Investigation workflow
- Check standard AutoRun keys:
reg query "HKCU\Software\Microsoft\Command Processor" /v AutoRun
reg query "HKLM\Software\Microsoft\Command Processor" /v AutoRun
- Check global DLL injection vector:
reg query "HKLM\Software\Microsoft\Windows NT\CurrentVersion\Windows" /v AppInit_DLLs
- Inspect Windows Terminal JSON profile for hidden inject commands:
"commandline": "cmd.exe /k %LOCALAPPDATA%\\clink\\clink_x64.exe inject"
- Perform recursive binary search:
where /r C:\ clink_x64.exe
where /r C:\ clink*.dll
- Check policy-controlled AutoRun keys (common in managed environments):
reg query "HKLM\Software\Policies\Microsoft\Windows\Command Processor" /v AutoRun
reg query "HKCU\Software\Policies\Microsoft\Windows\Command Processor" /v AutoRun
Definitive remediation
- Remove startup triggers from registry/policy when present.
- Remove
clink ... injectfrom Windows Terminal profiles. - Delete orphaned binaries only after source path validation.

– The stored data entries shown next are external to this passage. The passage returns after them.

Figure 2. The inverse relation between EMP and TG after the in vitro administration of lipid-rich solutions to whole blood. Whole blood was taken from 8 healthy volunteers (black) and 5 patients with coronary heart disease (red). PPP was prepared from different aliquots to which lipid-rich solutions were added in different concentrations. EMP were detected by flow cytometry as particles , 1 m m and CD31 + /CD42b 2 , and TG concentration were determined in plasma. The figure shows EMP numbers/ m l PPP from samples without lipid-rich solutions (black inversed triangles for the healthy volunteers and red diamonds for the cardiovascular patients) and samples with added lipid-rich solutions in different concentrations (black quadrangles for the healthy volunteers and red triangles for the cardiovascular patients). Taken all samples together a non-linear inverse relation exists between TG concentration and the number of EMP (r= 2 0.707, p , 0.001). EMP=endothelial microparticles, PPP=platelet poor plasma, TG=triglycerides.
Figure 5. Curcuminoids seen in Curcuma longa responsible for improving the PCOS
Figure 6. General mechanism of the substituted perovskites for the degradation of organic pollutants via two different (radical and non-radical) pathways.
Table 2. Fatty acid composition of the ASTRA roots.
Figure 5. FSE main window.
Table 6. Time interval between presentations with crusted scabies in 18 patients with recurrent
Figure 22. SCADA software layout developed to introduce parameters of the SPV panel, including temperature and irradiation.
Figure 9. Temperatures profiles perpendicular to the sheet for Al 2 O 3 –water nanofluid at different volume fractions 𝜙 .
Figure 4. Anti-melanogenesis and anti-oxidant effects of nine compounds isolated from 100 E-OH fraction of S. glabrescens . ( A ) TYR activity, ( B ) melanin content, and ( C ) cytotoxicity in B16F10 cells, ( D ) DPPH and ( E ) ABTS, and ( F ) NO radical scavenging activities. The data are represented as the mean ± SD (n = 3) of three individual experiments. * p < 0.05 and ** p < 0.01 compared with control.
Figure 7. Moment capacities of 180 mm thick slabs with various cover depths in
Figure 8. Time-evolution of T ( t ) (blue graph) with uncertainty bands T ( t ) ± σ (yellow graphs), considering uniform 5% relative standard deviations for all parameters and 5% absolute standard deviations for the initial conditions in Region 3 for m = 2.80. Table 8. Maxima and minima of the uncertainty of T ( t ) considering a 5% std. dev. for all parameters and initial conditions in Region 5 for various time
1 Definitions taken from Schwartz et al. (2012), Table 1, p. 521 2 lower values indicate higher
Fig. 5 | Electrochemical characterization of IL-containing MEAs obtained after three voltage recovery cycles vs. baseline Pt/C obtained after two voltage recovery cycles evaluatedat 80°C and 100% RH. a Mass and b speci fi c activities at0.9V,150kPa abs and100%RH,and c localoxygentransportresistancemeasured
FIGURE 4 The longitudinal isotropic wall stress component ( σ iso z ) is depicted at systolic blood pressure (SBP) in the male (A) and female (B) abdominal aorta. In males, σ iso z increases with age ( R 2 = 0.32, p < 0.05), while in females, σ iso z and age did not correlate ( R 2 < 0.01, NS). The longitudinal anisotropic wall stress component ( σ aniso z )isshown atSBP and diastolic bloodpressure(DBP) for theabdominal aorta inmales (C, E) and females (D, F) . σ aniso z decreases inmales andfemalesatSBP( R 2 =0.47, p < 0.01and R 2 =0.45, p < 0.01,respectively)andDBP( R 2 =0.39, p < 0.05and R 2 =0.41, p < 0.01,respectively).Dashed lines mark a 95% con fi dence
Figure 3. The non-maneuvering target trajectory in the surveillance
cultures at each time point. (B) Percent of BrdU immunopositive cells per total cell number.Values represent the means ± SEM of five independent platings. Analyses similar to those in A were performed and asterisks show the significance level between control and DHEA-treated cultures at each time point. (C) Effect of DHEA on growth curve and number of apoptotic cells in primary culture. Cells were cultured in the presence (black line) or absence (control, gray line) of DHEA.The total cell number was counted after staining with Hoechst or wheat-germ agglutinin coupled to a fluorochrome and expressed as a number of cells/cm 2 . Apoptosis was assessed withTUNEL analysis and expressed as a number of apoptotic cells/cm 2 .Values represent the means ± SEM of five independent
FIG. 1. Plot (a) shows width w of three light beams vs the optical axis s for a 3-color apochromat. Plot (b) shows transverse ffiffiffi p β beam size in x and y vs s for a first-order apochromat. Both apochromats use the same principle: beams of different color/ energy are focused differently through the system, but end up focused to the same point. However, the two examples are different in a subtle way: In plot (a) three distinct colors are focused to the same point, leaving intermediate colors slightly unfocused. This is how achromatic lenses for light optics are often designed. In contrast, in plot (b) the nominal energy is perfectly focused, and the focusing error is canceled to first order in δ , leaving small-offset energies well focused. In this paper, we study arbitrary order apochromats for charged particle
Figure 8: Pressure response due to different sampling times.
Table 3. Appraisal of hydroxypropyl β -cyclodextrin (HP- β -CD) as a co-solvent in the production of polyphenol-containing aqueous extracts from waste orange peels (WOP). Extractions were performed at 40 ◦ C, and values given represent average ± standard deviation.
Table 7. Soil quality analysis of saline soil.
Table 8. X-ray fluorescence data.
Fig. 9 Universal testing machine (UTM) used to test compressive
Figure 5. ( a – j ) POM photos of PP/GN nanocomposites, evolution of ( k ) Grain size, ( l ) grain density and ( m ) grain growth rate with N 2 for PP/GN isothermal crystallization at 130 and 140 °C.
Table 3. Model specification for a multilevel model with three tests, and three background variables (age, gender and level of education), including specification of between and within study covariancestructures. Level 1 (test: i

- Use Sysinternals Autoruns (
Logon,Command Processor) for residual persistence.
Operational conclusion
This was not a random bug. It was technical residue with hidden startup hooks. Layered forensics (registry, policy, terminal profile, filesystem) is what makes removal permanent and reproducible.
Strategic recommendation
Treat classic cmd.exe as a legacy compatibility shell. For day-to-day engineering workflows, standardize on PowerShell 7 or Windows Terminal + WSL to reduce hidden startup customizations and improve operational predictability.